Task requirements: Filter the entries below, keeping only lines with "that".

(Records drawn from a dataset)
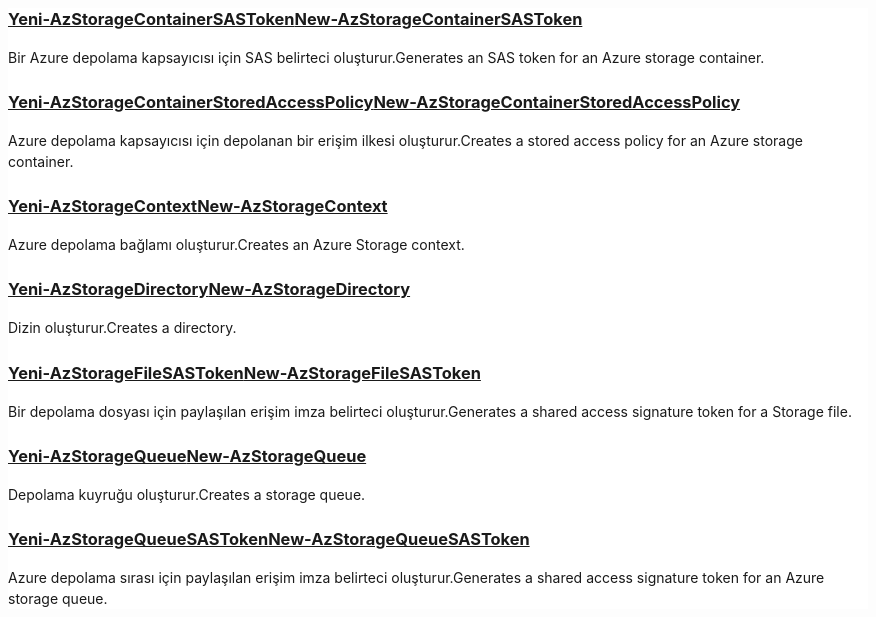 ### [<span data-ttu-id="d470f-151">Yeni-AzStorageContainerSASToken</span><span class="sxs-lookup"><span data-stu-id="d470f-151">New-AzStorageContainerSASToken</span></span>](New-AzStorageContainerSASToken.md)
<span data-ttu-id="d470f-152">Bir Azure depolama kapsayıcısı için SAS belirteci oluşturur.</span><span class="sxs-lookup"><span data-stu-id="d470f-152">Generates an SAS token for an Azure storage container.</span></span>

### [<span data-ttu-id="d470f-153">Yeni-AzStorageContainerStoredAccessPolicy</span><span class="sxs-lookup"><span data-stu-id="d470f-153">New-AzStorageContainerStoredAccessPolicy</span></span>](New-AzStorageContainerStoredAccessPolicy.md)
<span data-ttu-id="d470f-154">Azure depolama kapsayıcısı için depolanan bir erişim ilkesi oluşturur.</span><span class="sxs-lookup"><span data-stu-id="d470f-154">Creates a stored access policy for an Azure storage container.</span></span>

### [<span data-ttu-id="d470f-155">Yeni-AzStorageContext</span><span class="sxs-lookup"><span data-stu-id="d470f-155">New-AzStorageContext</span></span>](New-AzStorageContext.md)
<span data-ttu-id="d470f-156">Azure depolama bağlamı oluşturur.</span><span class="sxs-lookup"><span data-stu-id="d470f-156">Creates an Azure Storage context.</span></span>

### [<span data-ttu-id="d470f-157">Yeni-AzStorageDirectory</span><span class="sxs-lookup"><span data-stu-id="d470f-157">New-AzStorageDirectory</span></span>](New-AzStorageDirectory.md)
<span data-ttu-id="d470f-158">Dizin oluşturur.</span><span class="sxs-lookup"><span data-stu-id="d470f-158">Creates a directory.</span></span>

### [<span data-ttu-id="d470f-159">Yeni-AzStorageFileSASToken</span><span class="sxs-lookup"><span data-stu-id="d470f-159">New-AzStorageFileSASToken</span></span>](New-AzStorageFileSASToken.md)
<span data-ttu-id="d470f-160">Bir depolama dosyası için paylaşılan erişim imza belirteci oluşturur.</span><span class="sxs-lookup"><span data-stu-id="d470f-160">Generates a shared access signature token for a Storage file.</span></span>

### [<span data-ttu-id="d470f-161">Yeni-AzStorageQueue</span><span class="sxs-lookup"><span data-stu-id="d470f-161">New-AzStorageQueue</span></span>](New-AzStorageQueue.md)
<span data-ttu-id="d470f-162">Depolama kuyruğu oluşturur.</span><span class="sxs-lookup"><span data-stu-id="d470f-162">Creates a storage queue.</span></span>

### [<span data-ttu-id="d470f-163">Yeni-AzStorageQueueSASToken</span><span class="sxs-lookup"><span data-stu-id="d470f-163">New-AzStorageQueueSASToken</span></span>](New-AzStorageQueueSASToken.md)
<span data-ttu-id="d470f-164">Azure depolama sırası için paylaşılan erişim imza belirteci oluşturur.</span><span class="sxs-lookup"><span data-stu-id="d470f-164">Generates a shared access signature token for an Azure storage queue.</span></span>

--

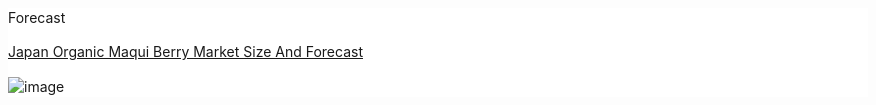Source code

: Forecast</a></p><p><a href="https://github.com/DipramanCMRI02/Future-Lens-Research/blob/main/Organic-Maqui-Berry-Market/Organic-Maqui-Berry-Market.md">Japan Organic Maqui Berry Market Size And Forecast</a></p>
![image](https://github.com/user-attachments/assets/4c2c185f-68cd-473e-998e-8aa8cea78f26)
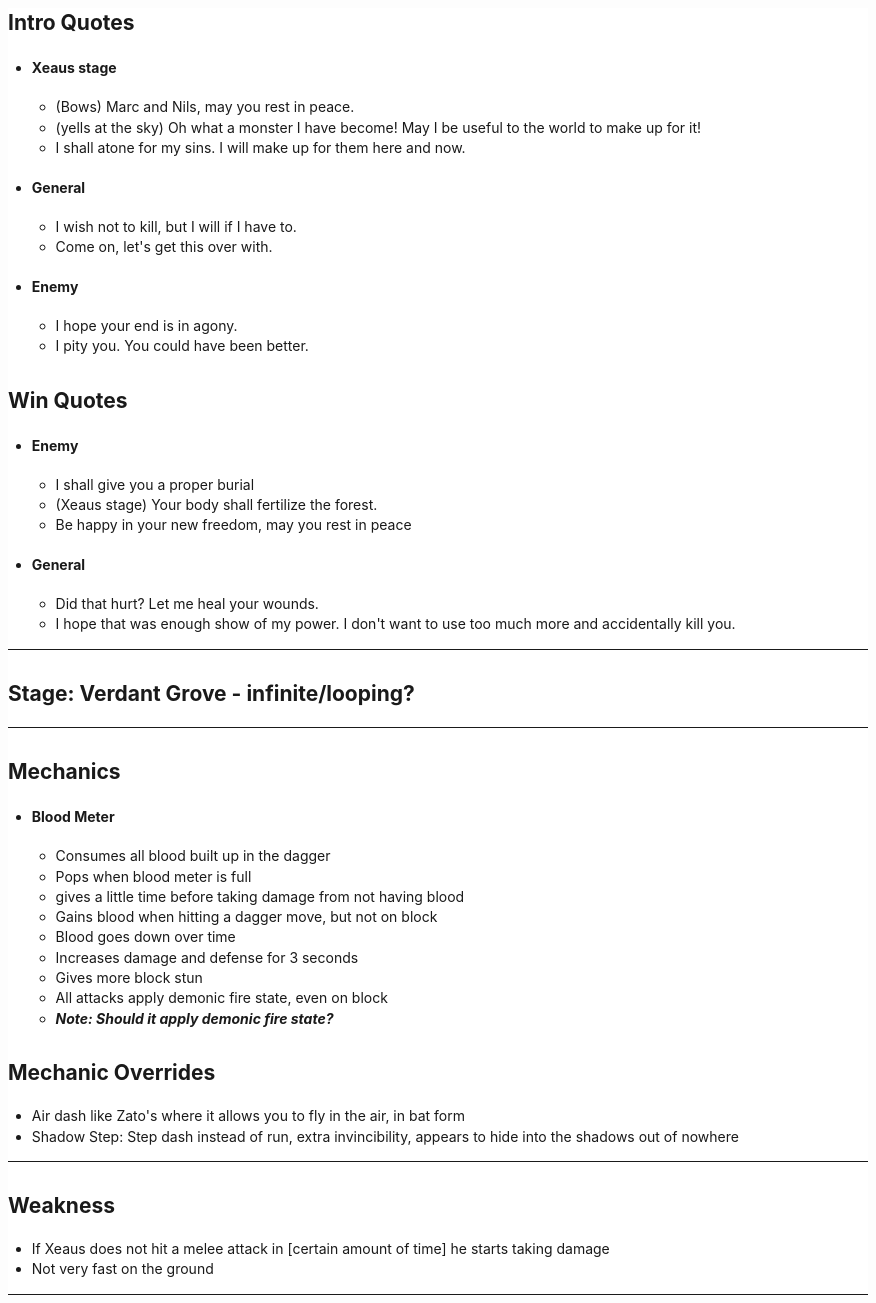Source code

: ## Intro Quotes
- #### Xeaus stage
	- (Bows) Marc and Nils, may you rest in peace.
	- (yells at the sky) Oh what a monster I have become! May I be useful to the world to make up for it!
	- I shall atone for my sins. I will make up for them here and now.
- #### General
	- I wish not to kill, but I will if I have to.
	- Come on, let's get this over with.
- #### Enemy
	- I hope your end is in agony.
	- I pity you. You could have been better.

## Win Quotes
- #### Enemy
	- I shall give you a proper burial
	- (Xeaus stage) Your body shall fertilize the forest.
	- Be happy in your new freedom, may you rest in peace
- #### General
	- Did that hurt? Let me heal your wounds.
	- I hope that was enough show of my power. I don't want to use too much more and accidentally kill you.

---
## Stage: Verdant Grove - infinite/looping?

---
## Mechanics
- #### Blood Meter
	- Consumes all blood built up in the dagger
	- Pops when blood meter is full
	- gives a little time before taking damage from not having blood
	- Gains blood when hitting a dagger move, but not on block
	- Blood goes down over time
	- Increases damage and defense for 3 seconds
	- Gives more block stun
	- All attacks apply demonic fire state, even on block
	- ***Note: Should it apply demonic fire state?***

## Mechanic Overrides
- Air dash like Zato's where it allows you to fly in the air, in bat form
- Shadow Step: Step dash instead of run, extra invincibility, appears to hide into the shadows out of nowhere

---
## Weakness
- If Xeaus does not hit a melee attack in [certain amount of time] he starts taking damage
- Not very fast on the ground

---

Response:
	- Did that hurt? Let me heal your wounds.
	- I hope that was enough show of my power. I don't want to use too much more and accidentally kill you.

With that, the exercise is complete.